Bacharach's genius as a songwriter was his ability to make complexity sound simple. His songs are full of shifting time signatures, key changes, and intricate structures drawn from his background in jazz. Despite the intricate construction, they're immediately familiar and warm. You hear a Bacharach song and feel like you've known it your entire life. But because they're so richly detailed, you can hear them hundreds of times and always find new things to appreciate.

That complexity also sets a mighty challenge for anyone looking to interpret the master's work. These songs sound easy, then you try to perform them and find out just how hard they are. This is a lesson I learned the hard way at a karaoke night thanks to "I'll Never Fall in Love Again." But I'm pleased to report that the cast of Going Bacharach is more than up to the task set to them here, digging into nearly two dozen Bacharach classics with brio, bringing them vividly to life onstage. Each brings a unique personal connection to the material as well.

John Pagano spent 26 years as the lead male singer in Bacharach's touring band, performing around the world with the man himself. Ava Locknar (taking over from original cast member Hilary Kole) is the daughter of Country Music Hall of Fame songwriter Victoria Shaw, who once collaborated with Bacharach. By contrast, Ta-Tynisa Wilson, a Chicago native who recently appeared in Hamilton on Broadway, tells a funny story about how she heard Bacharach's name for the first time when she was invited to audition for this show but has come to develop a love for his work. All three of them have dynamic, expressive voices that find the emotional nuances in these songs so that, no matter how many times you've heard them, these renditions find new expressive possibilities.

Most of your favorite Bacharach tunes are on the menu. The show opens with a snappy overture that weaves together some of his most well-known melodies before the vocalists join the crack band to get the evening underway. But name a Bacharach tune that you admire–"(There's) Always Something There to Remind Me," "The Look of Love," "Don't Make Me Over"–and you're going to hear it.
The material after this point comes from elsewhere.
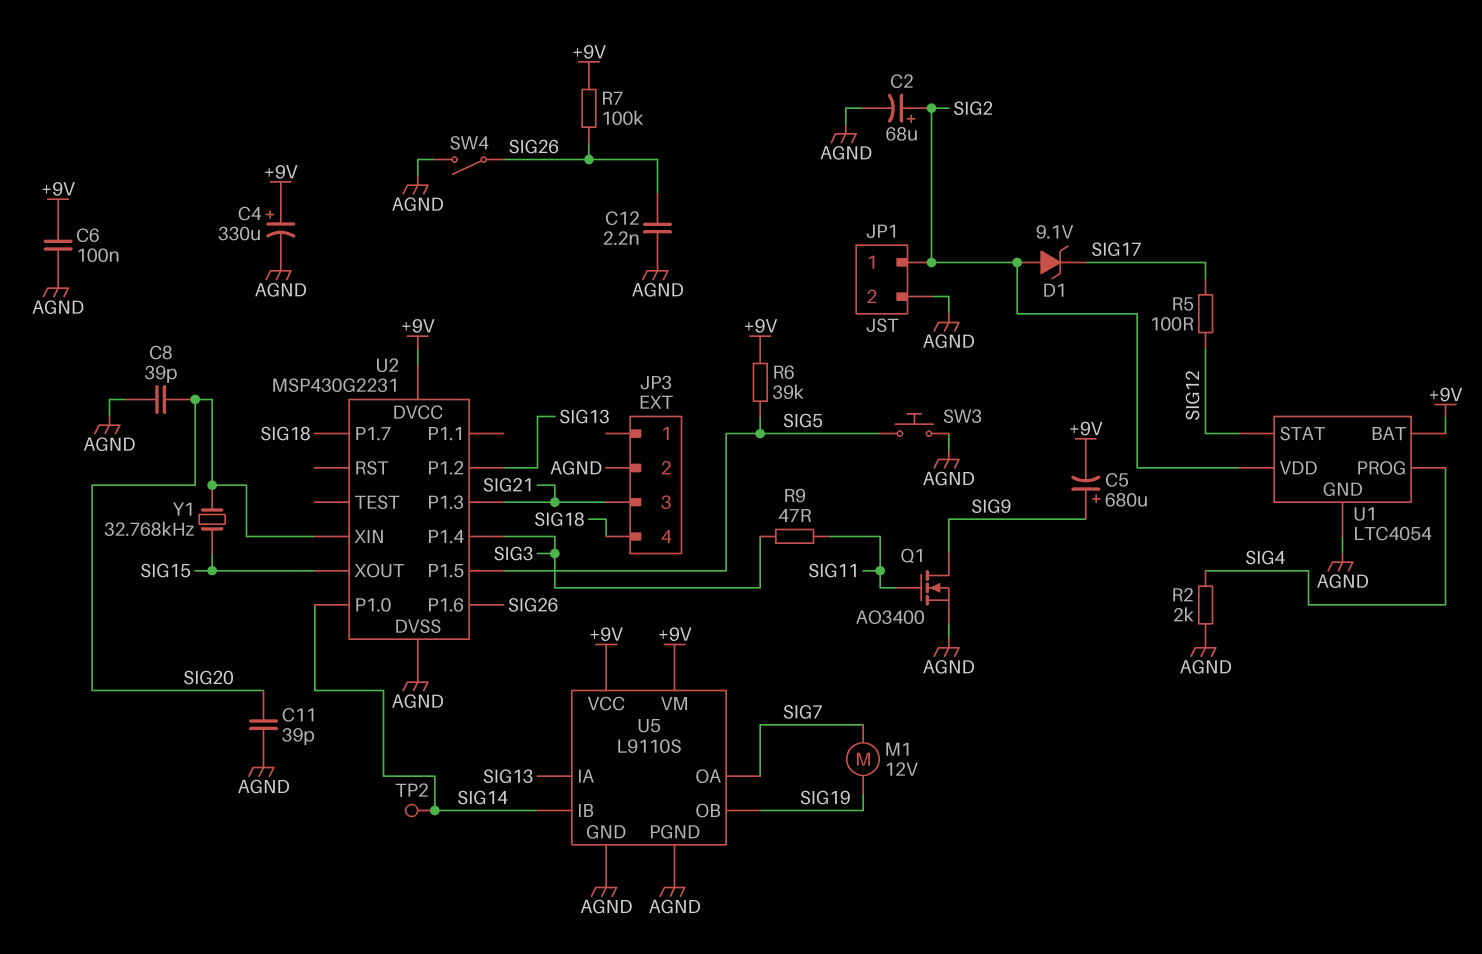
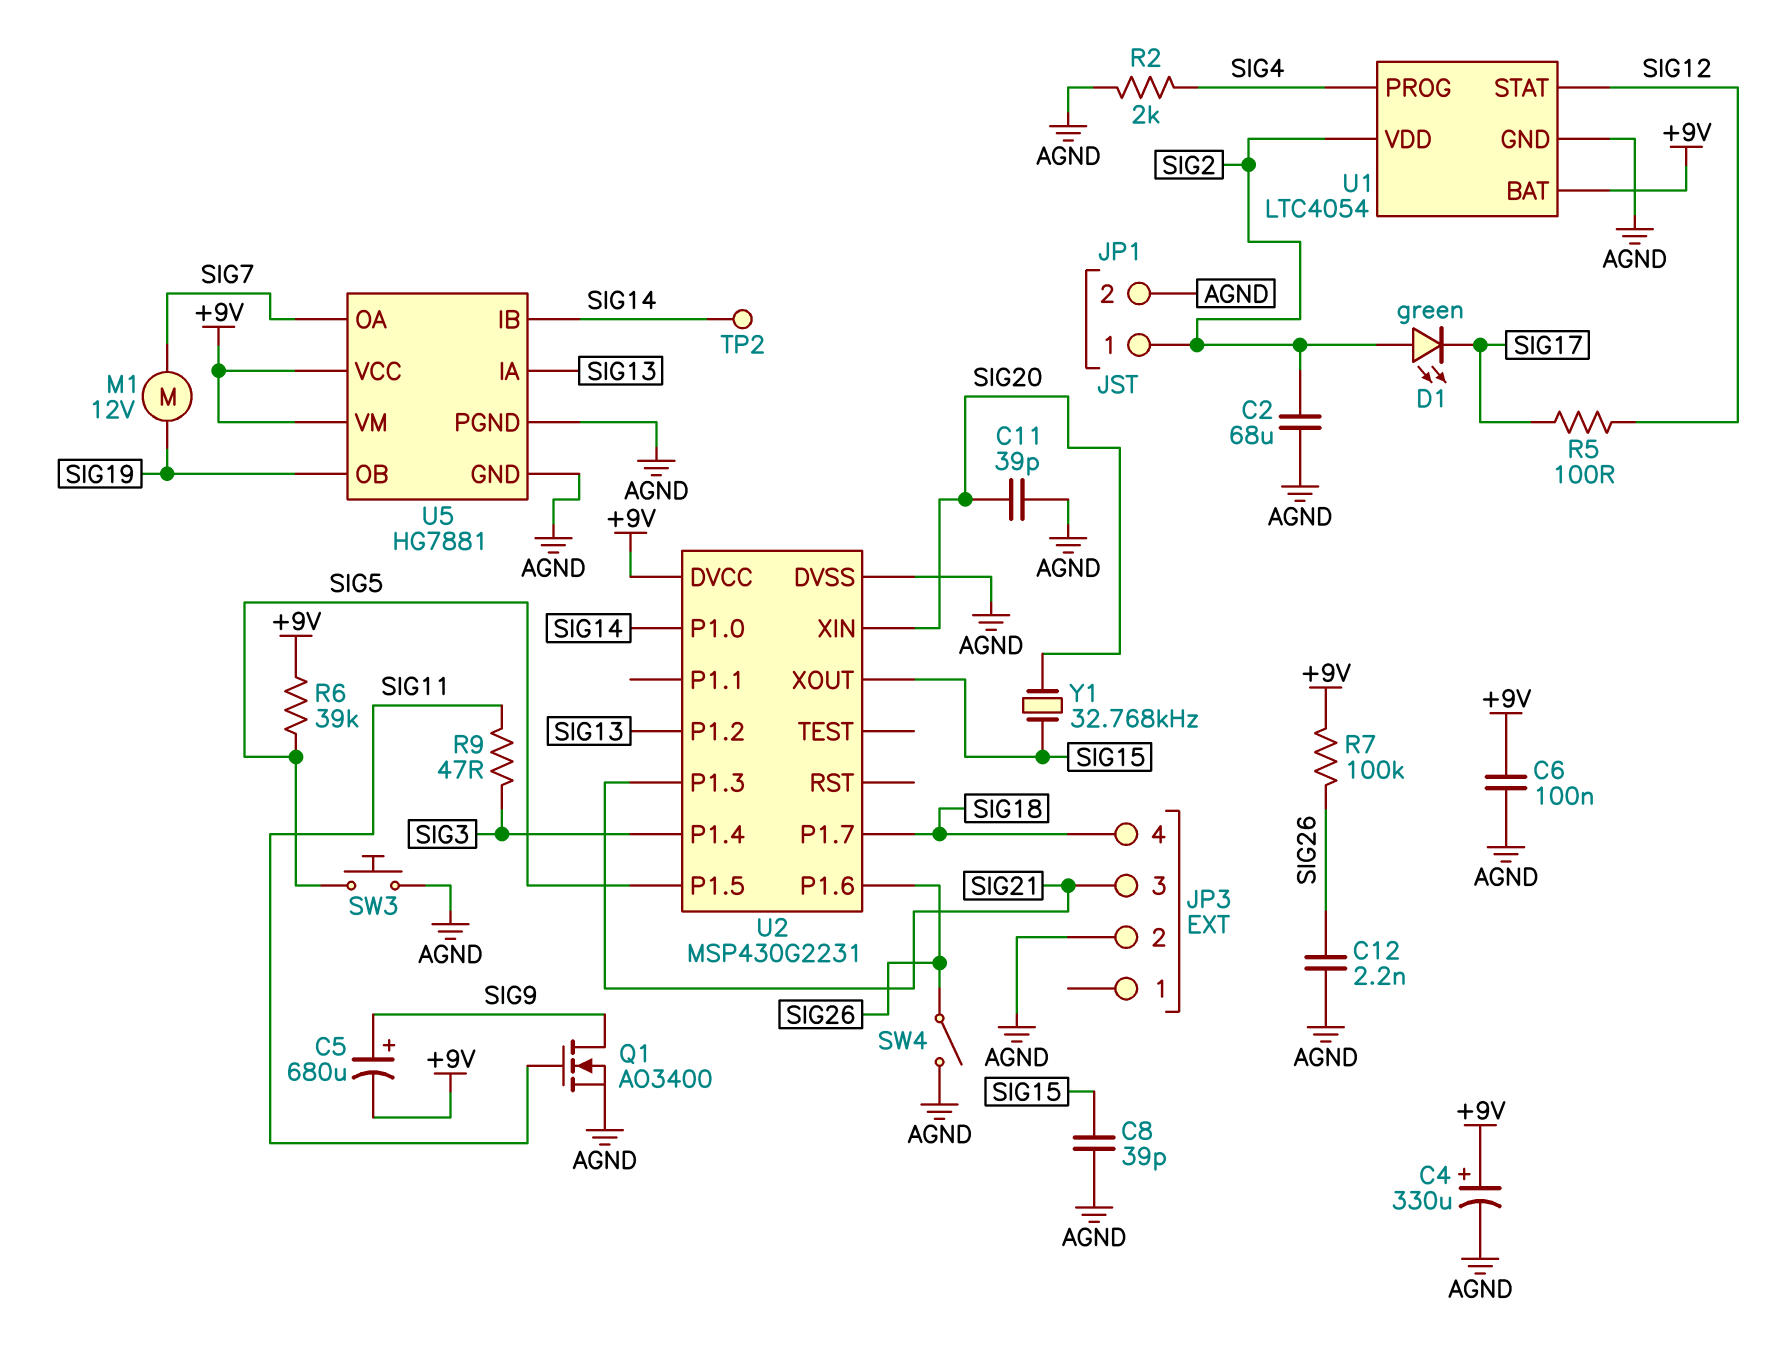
C2: 68uF (plus SIG2, minus AGND) -> 68uF (AGND, SIG2)
C8: 39pF (AGND, SIG20) -> 39pF (AGND, SIG15)
D1: zener 9.1V (A SIG2, K SIG17) -> LED green (A SIG2, K SIG17)
U5: L9110S -> HG7881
For the most part, these are presented in straightforward arrangements that sound the way you remember them, though "Raindrops Keep Falling on My Head" gets a nice revision, and there's a fun comic bit with "What's New Pussycat?" where Pagano re-creates the experience of listening to it on a skipping 45rpm record.

Beyond the hits, the show treats the audience to a few deeper cuts from the catalog. Pagano delivers a stellar version of "God Give Me Strength," from the later-period collaboration with Elvis Costello. The trio also collaborate on a fine rendition of "The Windows of the World," a Vietnam war protest song that's largely forgotten today. And I've always been puzzled by Bacharach's contention that "Alfie" was one of David's best lyrics, perhaps because I find both the original film and the remake so unremarkable, but the cast here does a good job with it.
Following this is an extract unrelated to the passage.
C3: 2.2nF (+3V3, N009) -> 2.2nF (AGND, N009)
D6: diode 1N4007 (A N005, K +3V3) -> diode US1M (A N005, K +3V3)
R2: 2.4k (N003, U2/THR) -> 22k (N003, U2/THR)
Throughout, the cast and pianist/clarinettist/emcee Adrian Galante offer reflections on the life and career of Bacharach. If I have a criticism of the show, it's that I would've liked a bit more of this material. At one point, Locknar gives the audience a peek under the hood of the song "Promises, Promises" from the same-named musical (an adaptation of Billy Wilder's film The Apartment) that was a hit for Bacharach and David in the late '60s. But this is a minor complaint, and I'm likely in the minority here in wanting a musicological disquisition in the middle of a revue.

I don't know if Going Bacharach is going to win many converts to his cause; the average age of the audience when I was there skewed older. (Let me interject here to say that didn't stop them from being horribly behaved, though! More than one person took pictures and video despite multiple reminders not to, and the person sitting behind me inexplicably turned her phone's flashlight on during the performance. I'm a theatre historian, so I know that the idea of a silent and passive audience is a recent phenomenon and a historically constructed one, but looking at your phone during a show is a sign of mental weakness. Enough!) But I do hope that the show makes more fans of the man and his work because they are an indelible part of mid-century American culture and deserve to be remembered.

This show is very clearly a labor of love, and I'm glad there's something here to remind us how good Bacharach was.